
[905] He calls it, in his letter to the Emperor, at the end of the “Sumario” in 1525, “La General y Natural Historia de las Indias, que de mi mano tengo escrita”;—in the Introduction to Lib. XXXIII. he says, “En treinta y quatro años que ha que estoy en estas partes”;—and in the ninth chapter, which ends Lib. XXXIV., we have an event recorded with the date of 1548;—so that, for these three-and-twenty years, he was certainly employed, more or less, on this great work. But at the end of Book XXXVII. he says, “Y esto baste quanto a este breve libro del numero treinta y siete, hasta que el tiempo nos avise de otras cosas que en el se acrescientan”; from which I infer that he kept each book, or each large division of his work, open for additions, as long as he lived, and therefore that parts of it may have been written as late as 1557.

[906] “I have royal orders that the governors should send me a relation of whatever I shall touch in the affairs of their governments, for this History.” (Lib. XXXIII., Introd., MS.) I apprehend, Oviedo was the first authorized Chronicler of the New World, an office which was at one period better paid than any other similar office in the kingdom, and was held, at different times, by Herrera, Tamayo, Solís, and other writers of distinction. It ceased, I believe, with the creation of the Academy of History.

[907] “We owe much to those who give us notice of what we have not seen or known ourselves; as I am now indebted to a remarkable and learned man, of the illustrious Senate of Venice, called Secretary Juan Bautista Ramusio, who, hearing that I was inclined to the things of which I here treat, has, without knowing me personally, sought me for his friend and communicated with me by letters, sending me a new geography,” etc. Lib. XXXVIII., MS.

━━━━━━━━━━━━━━━━━━━━

**Your instructions**. Copy the notes on Oviedo between "[905] He calls" and "late as 1557.", inclusive, swapping "Emperor" for "King". Draw only on the notes on Oviedo, not on the material.

━━━━━━━━━━━━━━━━━━━━

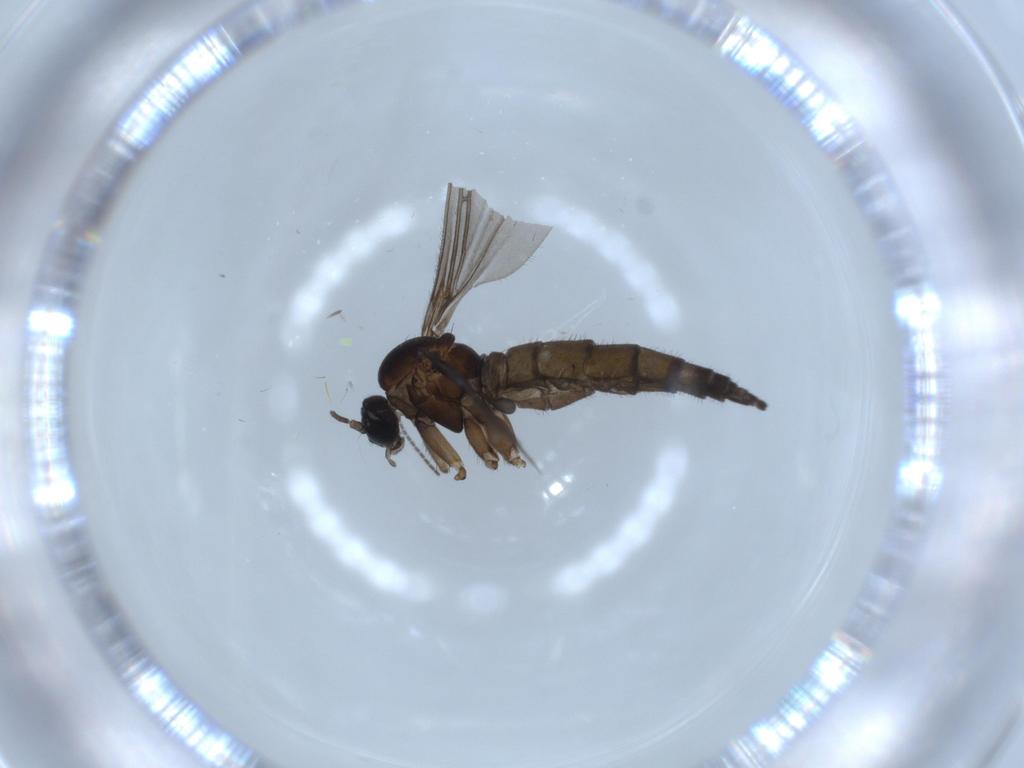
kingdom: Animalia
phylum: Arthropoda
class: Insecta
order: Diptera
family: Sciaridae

━━━━━━━━━━━━━━━━━━━━

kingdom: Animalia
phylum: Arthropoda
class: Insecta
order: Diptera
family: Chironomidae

━━━━━━━━━━━━━━━━━━━━

**Task output**.
[905] He calls it, in his letter to the King, at the end of the “Sumario” in 1525, “La General y Natural Historia de las Indias, que de mi mano tengo escrita”;—in the Introduction to Lib. XXXIII. he says, “En treinta y quatro años que ha que estoy en estas partes”;—and in the ninth chapter, which ends Lib. XXXIV., we have an event recorded with the date of 1548;—so that, for these three-and-twenty years, he was certainly employed, more or less, on this great work. But at the end of Book XXXVII. he says, “Y esto baste quanto a este breve libro del numero treinta y siete, hasta que el tiempo nos avise de otras cosas que en el se acrescientan”; from which I infer that he kept each book, or each large division of his work, open for additions, as long as he lived, and therefore that parts of it may have been written as late as 1557.